Türkiye'nin yeni anayasa yapma umudu başka bahara kaldı. TBMM Başkanı Cemil Çiçek'in önceki gün yaptığı açıklamalara bakılacak olursa, Anayasa Uzlaşma Komisyonu'nun yaptığı çalışmalarda bir arpa boyu bile yol alınamamış. Bu konudaki görüşlerini siyasi partilere yazılı olarak ileteceğini açıklayan Çiçek, kısaca "bu komisyondan artık hayır beklemeyin" diyor.
Bugün Meclis'te olan 4 ve olmayan 70 partinin seçim beyannamelerine bakıldığında, "en çok üzerinde durulan konunun"
yeni bir anayasa olduğu görülecektir. Hemen her parti benzer ifadelerle, Türkiye'nin "darbeler dönemi" Anayasası ile yönetilemeyeceğini ifade ediyor ve ihtiyaç duyduğu çağdaş, özgürlükçü, kuşatıcı bir anayasayı yürürlüğe koyacağını vaat ediyor.
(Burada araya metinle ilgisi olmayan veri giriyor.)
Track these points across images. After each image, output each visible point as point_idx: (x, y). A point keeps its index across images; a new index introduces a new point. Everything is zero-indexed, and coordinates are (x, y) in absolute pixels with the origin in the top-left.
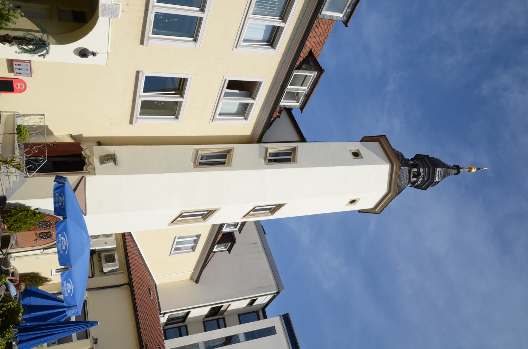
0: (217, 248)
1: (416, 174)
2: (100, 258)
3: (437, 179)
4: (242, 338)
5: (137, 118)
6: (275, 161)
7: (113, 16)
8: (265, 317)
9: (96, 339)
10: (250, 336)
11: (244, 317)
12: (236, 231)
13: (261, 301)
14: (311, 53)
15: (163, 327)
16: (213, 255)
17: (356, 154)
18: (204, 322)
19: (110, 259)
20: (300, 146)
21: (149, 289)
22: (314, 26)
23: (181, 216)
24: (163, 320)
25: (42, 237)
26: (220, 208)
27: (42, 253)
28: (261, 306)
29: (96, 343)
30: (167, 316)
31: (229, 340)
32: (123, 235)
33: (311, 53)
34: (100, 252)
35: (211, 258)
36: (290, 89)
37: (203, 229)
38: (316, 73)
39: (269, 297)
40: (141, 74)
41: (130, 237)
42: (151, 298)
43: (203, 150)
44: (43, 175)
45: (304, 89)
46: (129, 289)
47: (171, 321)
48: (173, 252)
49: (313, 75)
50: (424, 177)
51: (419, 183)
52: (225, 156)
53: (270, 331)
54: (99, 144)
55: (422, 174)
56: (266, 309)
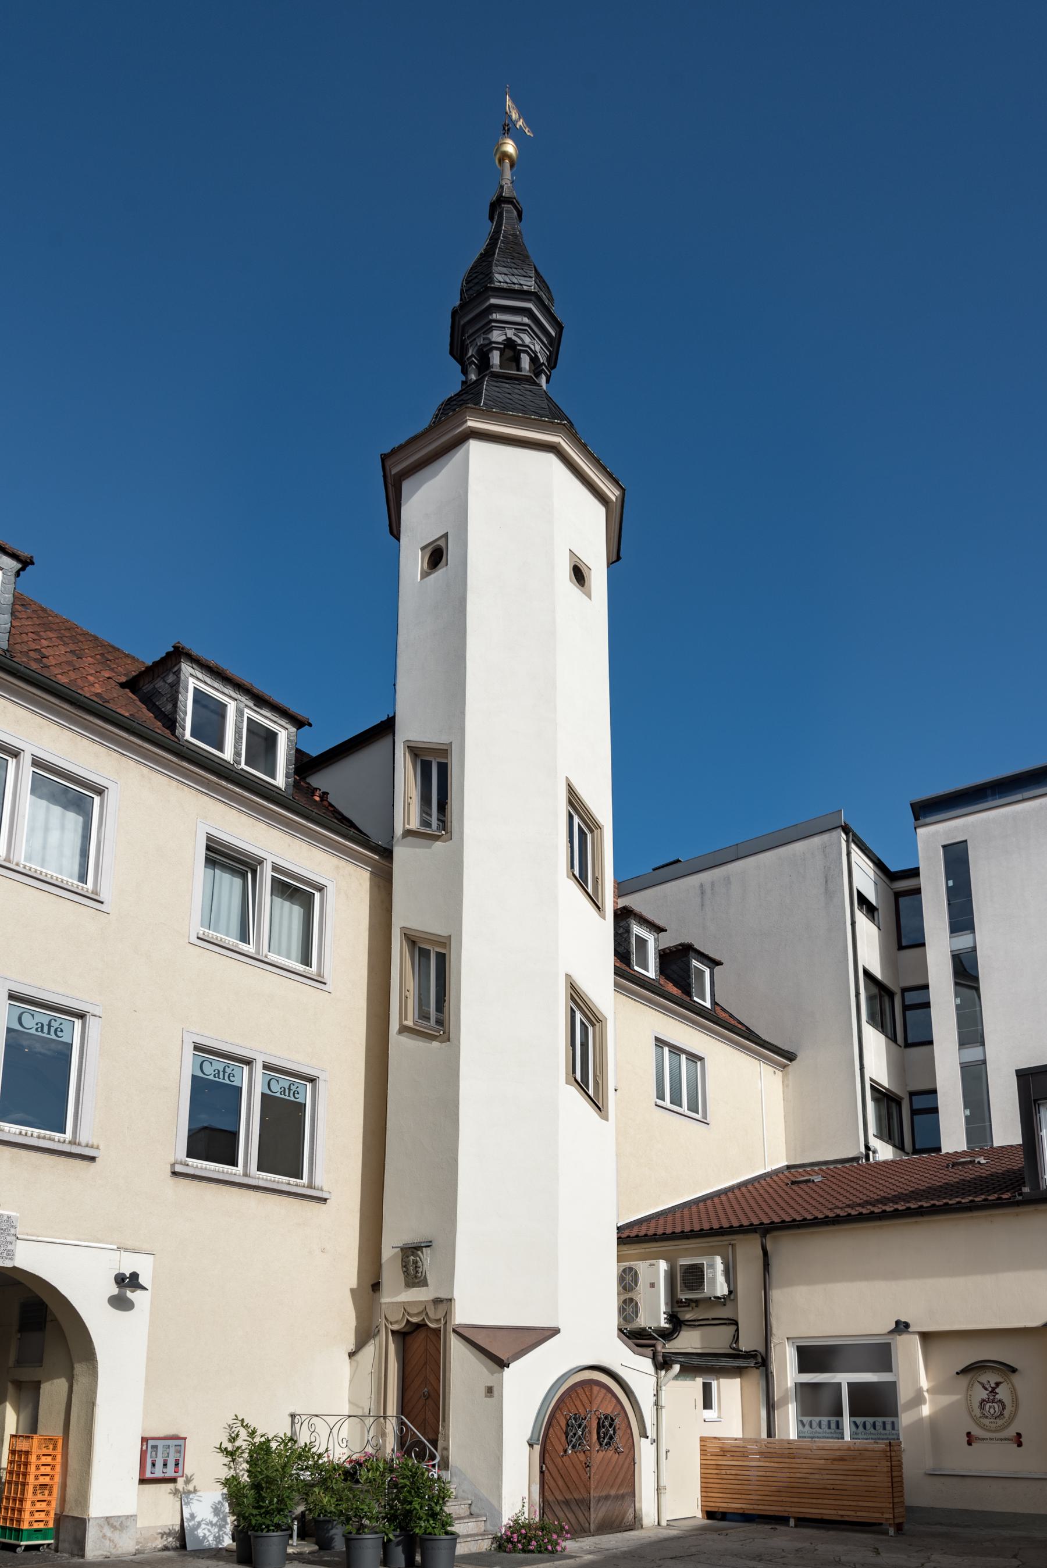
0: (646, 969)
1: (509, 353)
2: (689, 1301)
3: (530, 284)
4: (963, 941)
5: (310, 1186)
6: (443, 807)
7: (13, 1231)
8: (915, 873)
9: (898, 1323)
10: (961, 919)
11: (905, 938)
12: (656, 940)
13: (865, 878)
14: (132, 685)
15: (907, 1154)
16: (723, 1010)
17: (436, 557)
18: (907, 1045)
19: (694, 1276)
20: (407, 731)
21: (793, 1183)
22: (34, 666)
23: (582, 1085)
24: (884, 1152)
25: (611, 1438)
26: (568, 976)
27: (656, 1441)
28: (879, 882)
29: (907, 1325)
30: (875, 1143)
31: (966, 972)
32: (622, 1241)
33: (132, 685)
34: (673, 1301)
35: (731, 1016)
36: (237, 754)
37: (635, 1029)
38: (186, 668)
39: (858, 857)
40: (179, 1168)
41: (645, 1224)
42: (818, 1179)
43: (403, 1015)
44: (446, 1427)
45: (237, 713)
46: (775, 1233)
47: (889, 1132)
48: (699, 1117)
49: (191, 680)
50: (520, 328)
51: (538, 348)
52: (424, 954)
53: (957, 859)
54: (376, 1287)
55: (510, 333)
56: (893, 868)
Ama gelin görün ki, 2011 yılı seçimlerinin üzrinden 2 yıldan fazla bir zaman geçmesine karşın, tek bir madde bile yürürlüğe konabilmiş değil. Üzerinde uzlaşıldığı belirtilen 60 maddenin, yasalaştırılması fikri bile kabul görmemiş olacak ki, komisyon çalışmalarına son verdi.
Belki de komisyon, sırf "söz verdik, yerine getiriyormuş gibi yapalım" düşüncesiyle, milleti oyalama yoluna gitti.
Eğer bir ülkede bulunan 4 siyasi parti, ortak bir Anayasa metni üzerinde uzlaşamıyorlarsa, bu; ülkenin geleceği açısından endişe etmemiz gereken bir durumla karşı karşıya olduğumuzu gösterir.
Siyasetin, kamplaşma, kutuplaşma ve ayrışmada en son noktaya ulaştığını gösterir.
Her parti, kendi kırmızı çizgisini, kendi "olmazsa
olmazlarını" öne sürüyor ve ayak diretiyor.
Hiç biri diğerine bir adım bile gelmek istemiyor.
Doğal olarak böyle bir ortamda "çözümden söz etmek" mümkün değil.
Bir de seçim barajının yüzde 5'e düşürüldüğünü ve Meclis'e daha fazla siyasi partinin girdiğini düşündüğümüzde; Türkiye'nin yeni bir Anayasa'ya kavuşması adeta imkânsız hale geliyor.
Daha da kötüsü; bu büyük sorun üzerine kafa yoran kimse görünmüyor.